Taking note of this, scientists of the Dr Y.S. Parmar University of Horticulture and Forestry in Nauni near here worked towards an appropriate alternative -- the cultivation of kharif onion.
Kharif onion cannot only save the farmers and the public from the sting of inflation, but can also be a better option to increase the income of the farmers provided that the farmers adopt its cultivation techniques through the scientific method.
The kharif onion crop reaches the market at a time when the public is reeeling under the increasing prices of onions.
Deepa Sharma, a Vegetable Scientist at the University's College of Horticulture and Forestry in Neri in Hamirpur, has been working on a Rs 20.43 lakh project sanctioned two years ago by the Department of Science and Technology (DST) in New Delhi, for popularising kharif onion cultivation in Chamba district of the state.
University scientists Rajveev Raina and Sanjeev Kumar Banyal are associated with the project as co-investigators.
Under the project 245 demonstrations on farm fields, 14 training programmes have been organised in the last two years, which have benefitted 362 farmers, the university said in a statement.

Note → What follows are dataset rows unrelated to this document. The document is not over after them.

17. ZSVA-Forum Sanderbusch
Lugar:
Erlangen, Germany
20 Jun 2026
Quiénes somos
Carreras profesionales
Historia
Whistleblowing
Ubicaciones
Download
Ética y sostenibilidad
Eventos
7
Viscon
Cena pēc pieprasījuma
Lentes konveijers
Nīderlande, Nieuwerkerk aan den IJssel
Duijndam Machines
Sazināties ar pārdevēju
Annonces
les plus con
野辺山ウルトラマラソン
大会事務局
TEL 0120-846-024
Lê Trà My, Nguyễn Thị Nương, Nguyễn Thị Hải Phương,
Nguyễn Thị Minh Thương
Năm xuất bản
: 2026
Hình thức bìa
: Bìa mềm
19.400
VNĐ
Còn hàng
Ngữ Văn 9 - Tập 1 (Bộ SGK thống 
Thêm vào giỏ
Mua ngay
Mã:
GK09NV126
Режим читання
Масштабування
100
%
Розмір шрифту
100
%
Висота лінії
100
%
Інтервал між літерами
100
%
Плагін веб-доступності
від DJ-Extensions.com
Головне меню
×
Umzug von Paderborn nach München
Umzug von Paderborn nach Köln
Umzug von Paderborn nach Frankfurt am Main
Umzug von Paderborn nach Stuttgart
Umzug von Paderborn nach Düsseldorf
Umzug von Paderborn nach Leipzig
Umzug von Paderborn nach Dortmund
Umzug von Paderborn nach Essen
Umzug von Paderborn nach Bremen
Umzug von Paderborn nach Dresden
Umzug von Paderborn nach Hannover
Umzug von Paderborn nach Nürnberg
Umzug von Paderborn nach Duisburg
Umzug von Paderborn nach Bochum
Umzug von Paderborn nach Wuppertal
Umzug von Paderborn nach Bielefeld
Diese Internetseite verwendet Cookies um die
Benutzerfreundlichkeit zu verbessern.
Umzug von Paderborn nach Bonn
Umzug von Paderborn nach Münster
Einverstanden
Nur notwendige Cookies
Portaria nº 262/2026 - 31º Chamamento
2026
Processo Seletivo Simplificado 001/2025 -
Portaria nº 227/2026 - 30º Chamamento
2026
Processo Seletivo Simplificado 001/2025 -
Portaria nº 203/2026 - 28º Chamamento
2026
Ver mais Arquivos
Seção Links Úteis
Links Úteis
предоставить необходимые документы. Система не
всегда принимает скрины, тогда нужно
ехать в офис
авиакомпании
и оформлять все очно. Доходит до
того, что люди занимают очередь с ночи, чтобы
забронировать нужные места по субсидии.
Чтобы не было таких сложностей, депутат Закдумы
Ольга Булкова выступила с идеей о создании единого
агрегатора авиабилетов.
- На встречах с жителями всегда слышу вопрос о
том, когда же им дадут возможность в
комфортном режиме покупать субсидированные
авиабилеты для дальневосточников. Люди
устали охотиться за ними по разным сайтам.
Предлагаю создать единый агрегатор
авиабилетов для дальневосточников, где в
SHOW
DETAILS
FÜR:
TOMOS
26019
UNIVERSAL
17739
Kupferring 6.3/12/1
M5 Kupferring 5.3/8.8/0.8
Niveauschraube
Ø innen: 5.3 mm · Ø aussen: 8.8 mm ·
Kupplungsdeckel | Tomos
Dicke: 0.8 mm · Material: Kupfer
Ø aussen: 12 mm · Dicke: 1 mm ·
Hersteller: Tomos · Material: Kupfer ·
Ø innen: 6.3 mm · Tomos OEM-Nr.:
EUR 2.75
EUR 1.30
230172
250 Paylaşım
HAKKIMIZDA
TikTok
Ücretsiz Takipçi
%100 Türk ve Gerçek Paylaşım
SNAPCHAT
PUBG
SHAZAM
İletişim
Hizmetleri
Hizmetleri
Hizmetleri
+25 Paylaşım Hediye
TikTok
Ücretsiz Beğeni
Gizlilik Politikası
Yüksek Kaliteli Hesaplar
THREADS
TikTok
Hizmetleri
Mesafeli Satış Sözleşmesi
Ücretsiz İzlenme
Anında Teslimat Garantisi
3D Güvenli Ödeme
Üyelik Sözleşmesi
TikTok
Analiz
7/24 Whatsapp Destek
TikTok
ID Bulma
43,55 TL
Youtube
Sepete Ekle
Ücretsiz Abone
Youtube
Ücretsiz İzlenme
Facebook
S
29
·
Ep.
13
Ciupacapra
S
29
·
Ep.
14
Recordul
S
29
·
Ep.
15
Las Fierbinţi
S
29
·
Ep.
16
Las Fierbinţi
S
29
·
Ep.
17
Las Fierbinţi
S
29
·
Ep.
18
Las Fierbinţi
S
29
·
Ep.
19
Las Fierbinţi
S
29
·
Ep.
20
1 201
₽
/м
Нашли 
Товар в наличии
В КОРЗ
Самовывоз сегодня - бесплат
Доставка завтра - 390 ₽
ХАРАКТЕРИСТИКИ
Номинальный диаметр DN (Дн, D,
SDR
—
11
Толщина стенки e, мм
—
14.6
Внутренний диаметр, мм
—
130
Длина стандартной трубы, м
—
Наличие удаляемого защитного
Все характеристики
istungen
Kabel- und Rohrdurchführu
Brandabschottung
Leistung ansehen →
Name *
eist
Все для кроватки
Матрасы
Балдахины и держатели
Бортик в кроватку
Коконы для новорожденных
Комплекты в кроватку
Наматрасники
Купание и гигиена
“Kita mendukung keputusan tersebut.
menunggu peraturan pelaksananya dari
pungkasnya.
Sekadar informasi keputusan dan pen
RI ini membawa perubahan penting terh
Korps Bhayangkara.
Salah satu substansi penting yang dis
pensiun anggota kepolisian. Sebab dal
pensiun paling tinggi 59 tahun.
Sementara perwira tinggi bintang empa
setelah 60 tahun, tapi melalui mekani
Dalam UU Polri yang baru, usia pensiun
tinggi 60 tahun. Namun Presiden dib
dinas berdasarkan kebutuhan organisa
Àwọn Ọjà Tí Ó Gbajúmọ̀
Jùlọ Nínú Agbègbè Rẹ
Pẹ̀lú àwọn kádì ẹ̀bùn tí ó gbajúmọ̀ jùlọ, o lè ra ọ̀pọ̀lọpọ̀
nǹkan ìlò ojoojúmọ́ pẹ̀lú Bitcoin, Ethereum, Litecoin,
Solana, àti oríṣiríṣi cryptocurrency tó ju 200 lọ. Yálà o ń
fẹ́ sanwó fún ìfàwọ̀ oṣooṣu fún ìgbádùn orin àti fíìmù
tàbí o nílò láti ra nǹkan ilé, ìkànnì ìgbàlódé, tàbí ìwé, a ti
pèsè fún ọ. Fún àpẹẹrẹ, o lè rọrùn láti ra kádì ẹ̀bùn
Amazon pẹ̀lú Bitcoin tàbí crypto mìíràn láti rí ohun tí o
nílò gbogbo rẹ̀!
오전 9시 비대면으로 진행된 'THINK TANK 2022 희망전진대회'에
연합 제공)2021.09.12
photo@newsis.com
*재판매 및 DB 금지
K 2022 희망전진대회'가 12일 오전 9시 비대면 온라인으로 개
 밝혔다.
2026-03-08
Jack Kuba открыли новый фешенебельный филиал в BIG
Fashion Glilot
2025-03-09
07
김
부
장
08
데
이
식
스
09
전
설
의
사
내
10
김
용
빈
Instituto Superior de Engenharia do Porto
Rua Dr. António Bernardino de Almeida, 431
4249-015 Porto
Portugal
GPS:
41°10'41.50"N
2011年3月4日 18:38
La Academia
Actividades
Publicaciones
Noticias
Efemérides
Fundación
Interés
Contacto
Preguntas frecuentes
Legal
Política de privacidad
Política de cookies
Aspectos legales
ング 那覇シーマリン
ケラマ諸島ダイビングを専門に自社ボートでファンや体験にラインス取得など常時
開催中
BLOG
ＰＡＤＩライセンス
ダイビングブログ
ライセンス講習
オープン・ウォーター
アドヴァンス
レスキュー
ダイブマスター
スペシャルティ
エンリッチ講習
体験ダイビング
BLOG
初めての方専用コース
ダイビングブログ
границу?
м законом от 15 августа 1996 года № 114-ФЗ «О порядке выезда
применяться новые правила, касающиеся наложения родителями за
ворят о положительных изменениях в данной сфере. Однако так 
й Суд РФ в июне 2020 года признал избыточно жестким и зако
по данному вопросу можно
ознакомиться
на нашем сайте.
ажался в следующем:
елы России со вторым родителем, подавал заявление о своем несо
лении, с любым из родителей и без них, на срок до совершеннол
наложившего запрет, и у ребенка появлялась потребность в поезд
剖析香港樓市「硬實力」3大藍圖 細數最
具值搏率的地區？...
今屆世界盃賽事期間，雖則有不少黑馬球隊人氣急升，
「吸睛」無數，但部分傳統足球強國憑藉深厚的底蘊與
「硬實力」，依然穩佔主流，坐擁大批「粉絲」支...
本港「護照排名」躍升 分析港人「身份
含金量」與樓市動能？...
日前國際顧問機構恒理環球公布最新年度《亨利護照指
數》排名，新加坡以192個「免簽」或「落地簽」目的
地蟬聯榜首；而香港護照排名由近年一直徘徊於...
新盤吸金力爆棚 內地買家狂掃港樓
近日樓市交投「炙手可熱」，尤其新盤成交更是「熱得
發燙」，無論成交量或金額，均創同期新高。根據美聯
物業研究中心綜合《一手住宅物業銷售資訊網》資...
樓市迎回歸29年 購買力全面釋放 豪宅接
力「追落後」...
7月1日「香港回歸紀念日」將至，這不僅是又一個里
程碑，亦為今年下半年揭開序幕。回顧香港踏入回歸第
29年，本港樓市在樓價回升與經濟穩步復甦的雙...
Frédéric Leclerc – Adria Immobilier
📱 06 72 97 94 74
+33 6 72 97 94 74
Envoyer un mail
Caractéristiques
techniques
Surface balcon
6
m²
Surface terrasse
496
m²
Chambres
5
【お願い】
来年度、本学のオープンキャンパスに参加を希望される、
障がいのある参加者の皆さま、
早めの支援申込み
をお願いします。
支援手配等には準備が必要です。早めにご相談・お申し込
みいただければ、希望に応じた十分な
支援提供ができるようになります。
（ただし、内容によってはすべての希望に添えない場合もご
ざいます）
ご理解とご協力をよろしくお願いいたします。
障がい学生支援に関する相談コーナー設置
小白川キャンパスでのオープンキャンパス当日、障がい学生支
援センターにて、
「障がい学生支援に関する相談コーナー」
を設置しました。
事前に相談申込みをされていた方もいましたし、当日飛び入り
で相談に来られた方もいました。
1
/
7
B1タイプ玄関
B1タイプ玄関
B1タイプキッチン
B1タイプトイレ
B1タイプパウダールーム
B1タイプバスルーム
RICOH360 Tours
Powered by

Keeping in view the growing demand and profit of kharif onion, the university wants to extend its cultivation to all suitable areas of the state.
The experiments conducted in the Chamba district have yielded encouraging results. The farmers can replant setts during the second week of August and sell green onion bulbs from the second week of October.
This crop is ready for harvesting from last week of November to the first week of December.
The kharif crop is harvested at a time when the prices of onion are high and, therefore, the crop can be sold easily at Rs 50 per kg from the field itself.
The farmers can obtain a yield of six quintals from one quintal setts and earn up to Rs 30,000.
Vice-Chancellor Parvinder Kaushal called upon the farming community to take kharif onion cultivation as an enterprise.